Long-term PPA to allow construction of first subsidy-free renewable plant in Europe
Torre de Cotillas I in south east of Spain will deliver 7 GWh of green electricity annually which will be sold under a first-of-its-kind long-term PPA.
Our New Energy (ONE), a newly established Spanish energy services company, has advised the English investment fund Foresight Group on the structuring and concluding of the first in a series of long-term power purchase agreement (PPAs) that will allow the construction of the first photovoltaic plant in Europe without any type of public support.
The renewable installation will be located in Murcia, Spain, and will produce 7.000 megawatt hours (MWh) of electricity annually.
The long-term sale of energy represents a new dawn for renewables in Europe and particularly in Spain, where investment has been severely curtailed since 2014 with the end of and retroactive cuts to the renewables subsidy scheme.

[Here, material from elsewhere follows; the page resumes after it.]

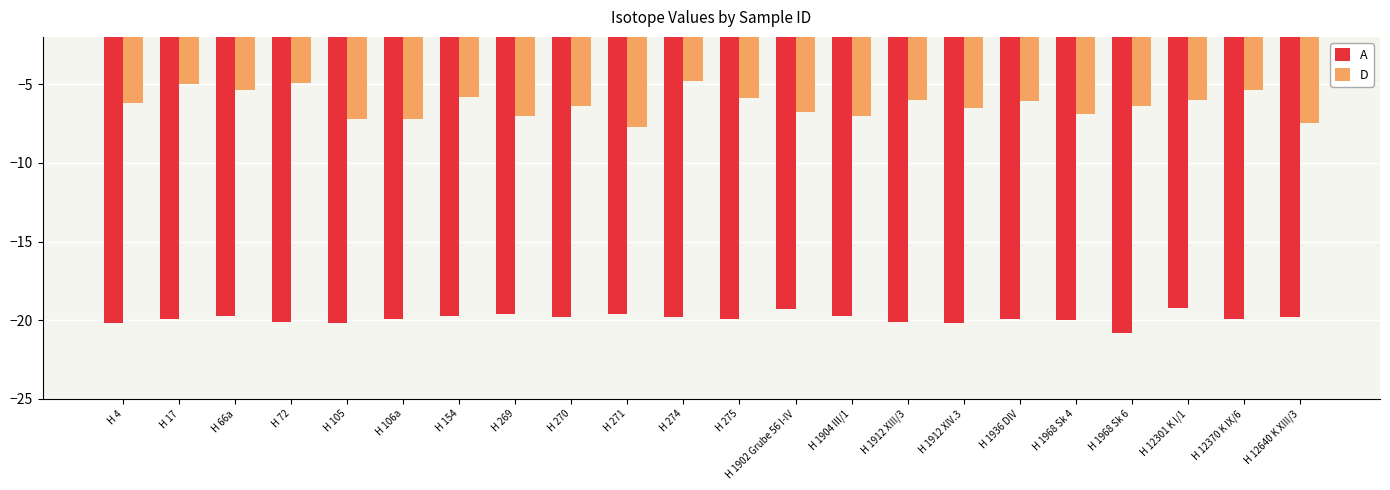

Reading right to left, what are all the values shown in this chart?

A: -19.8	-19.9	-19.2	-20.8	-20.0	-19.9	-20.2	-20.1	-19.7	-19.3	-19.9	-19.8	-19.6	-19.8	-19.6	-19.7	-19.9	-20.2	-20.1	-19.7	-19.9	-20.2
D: -7.5	-5.4	-6.0	-6.4	-6.9	-6.1	-6.5	-6.0	-7.0	-6.8	-5.9	-4.8	-7.7	-6.4	-7.0	-5.8	-7.2	-7.2	-4.9	-5.4	-5.0	-6.2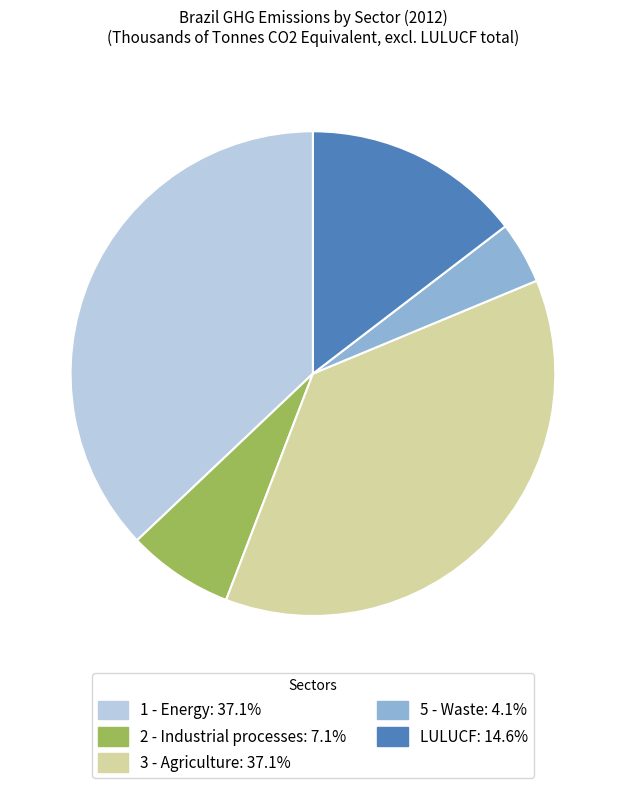

Is it true that LULUCF is 15% of the pie?

True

This for the continent unprecedented agreement has been concluded between the English investment fund Foresight Group and the Spanish energy company Enérgya-VM of the Villar Mir Group. Under this agreement, the construction of the photovoltaic project Torre de Cotillas I (Murcia) will be built, with name-plate capacity 3.952 kilowatts peak (kWp), and an estimated annual production of 7.000 megawatt hours (MWh), equivalent to the power supply of 3.000 residential houses, and will reduce CO2 emissions by 3.6 tons annually. The Torre de Cotillas I plant will be a milestone in the history of renewable energies in Europe, as it will be the first to rely exclusively on a private PPA agreement for its construction.

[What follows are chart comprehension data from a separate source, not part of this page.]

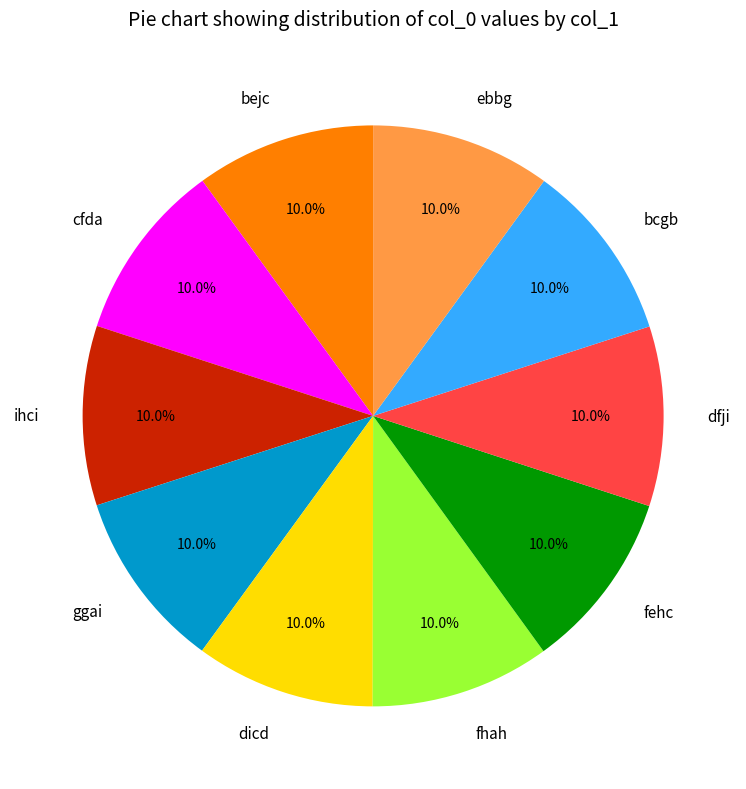

To the nearest percent, what portion does fhah represent?

10%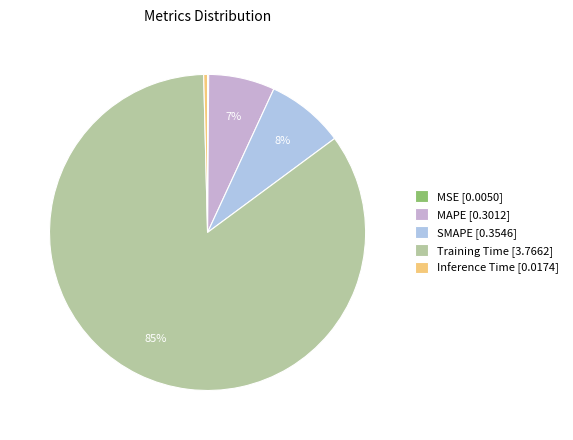

Is it true that SMAPE [0.3546] is 17% of the pie?

False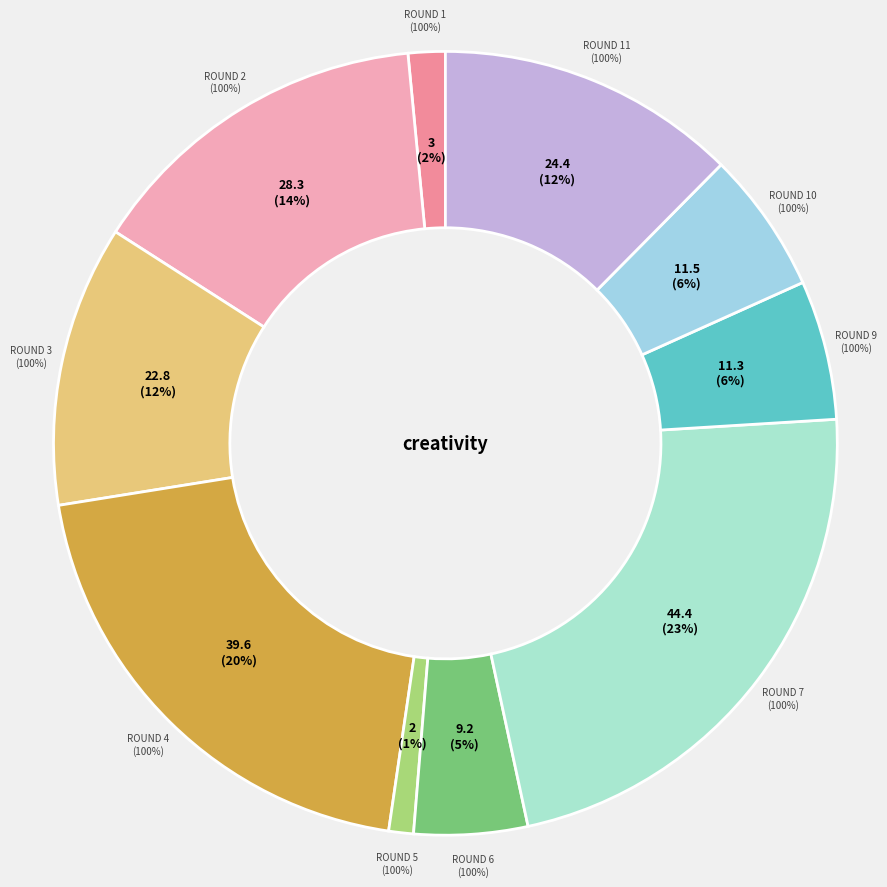

True or false: Round 9 accounts for 1% of the total.

False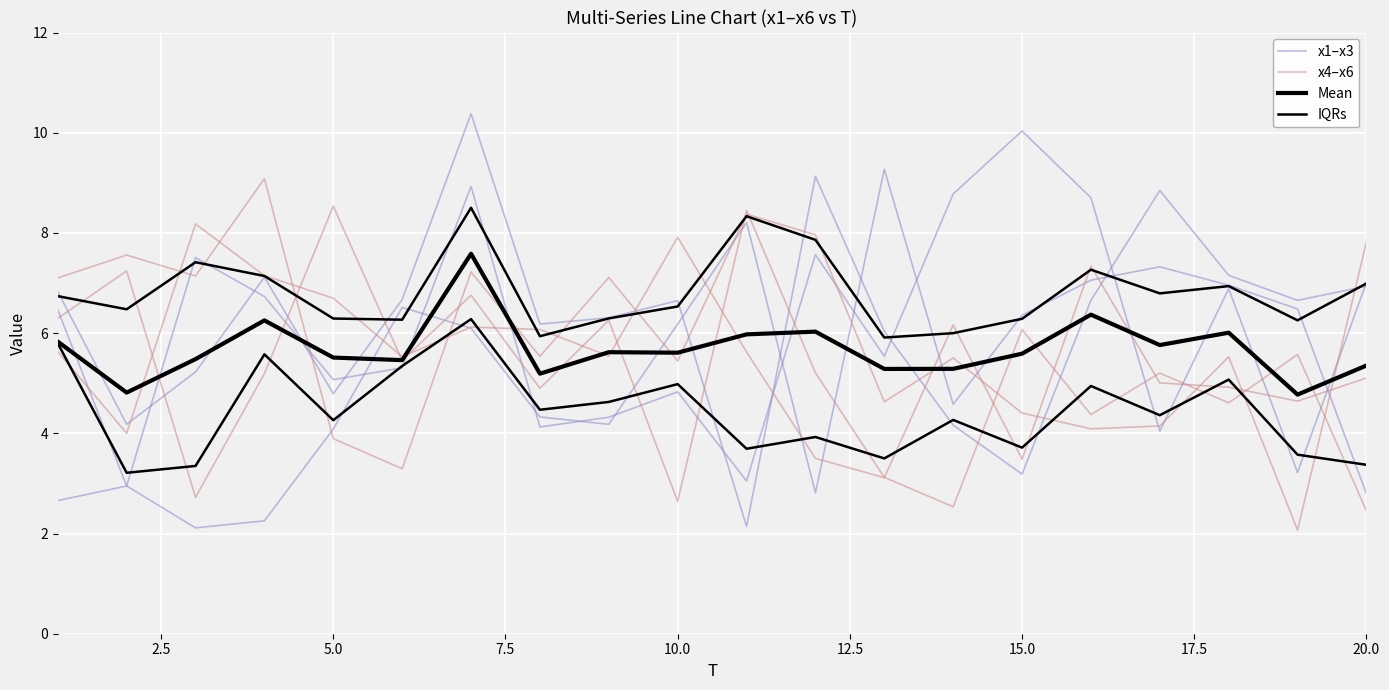

What is the sum of the x1 values at 2 and 15?

7.4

A Power Purchase Agreement (PPA) is a private agreement between two parties that covers the conditions for the purchase and sale of energy over a given period of time. The long-term PPA for the construction of renewable energies without public support is unprecedented in Europe, but relatively common in the United States, where it has been fundamental for the promotion of renewable energies. For the seller, this agreement represents a revenue guarantee. For the buyer, a stable electricity price as well as a tangible commitment to the future renewable industry, i.e. a future which is competitive and viable without the support from taxpayers.
Our New Energy anticipates that PPAs will increasingly take over from traditional subsidy schemes in Europe over the coming years before becoming the norm: “After the elimination of renewable production premiums in 2014, investment in new renewable plants has been practically paralysed in Spain. PPA arrangements represent a pragmatic and holistic solution to Europe’s future energy model; as such, PPAs are the key instrument to return investments to the renewable sector in Spain”, says Miguel Marroquin, Our New Energy Managing Director, who is convinced that the agreement will be followed by others soon, as Our New Energy is advising on similar transactions.
“PPAs will be a seal for sustainability and corporate social responsibility that industries will not want to ignore”, says Manuel Raigada, ONE’s Business Development Director, who insists on the potential of this formula for the Iberian market: “Spain, with outstanding renewable resources, one of the highest energy prices in Europe and a renewable sector with extensive experience and knowledge, meets the ideal conditions for the expansion of this kind of agreement”.
All this is in addition to the current commitments of Europe to achieve a target of 20% of energy consumption from renewable sources by 2020 and an increased target of 35% by 2030 and 100% by 2050, which implies the need to promote new renewable facilities with market mechanisms that do not put a burden on public finances.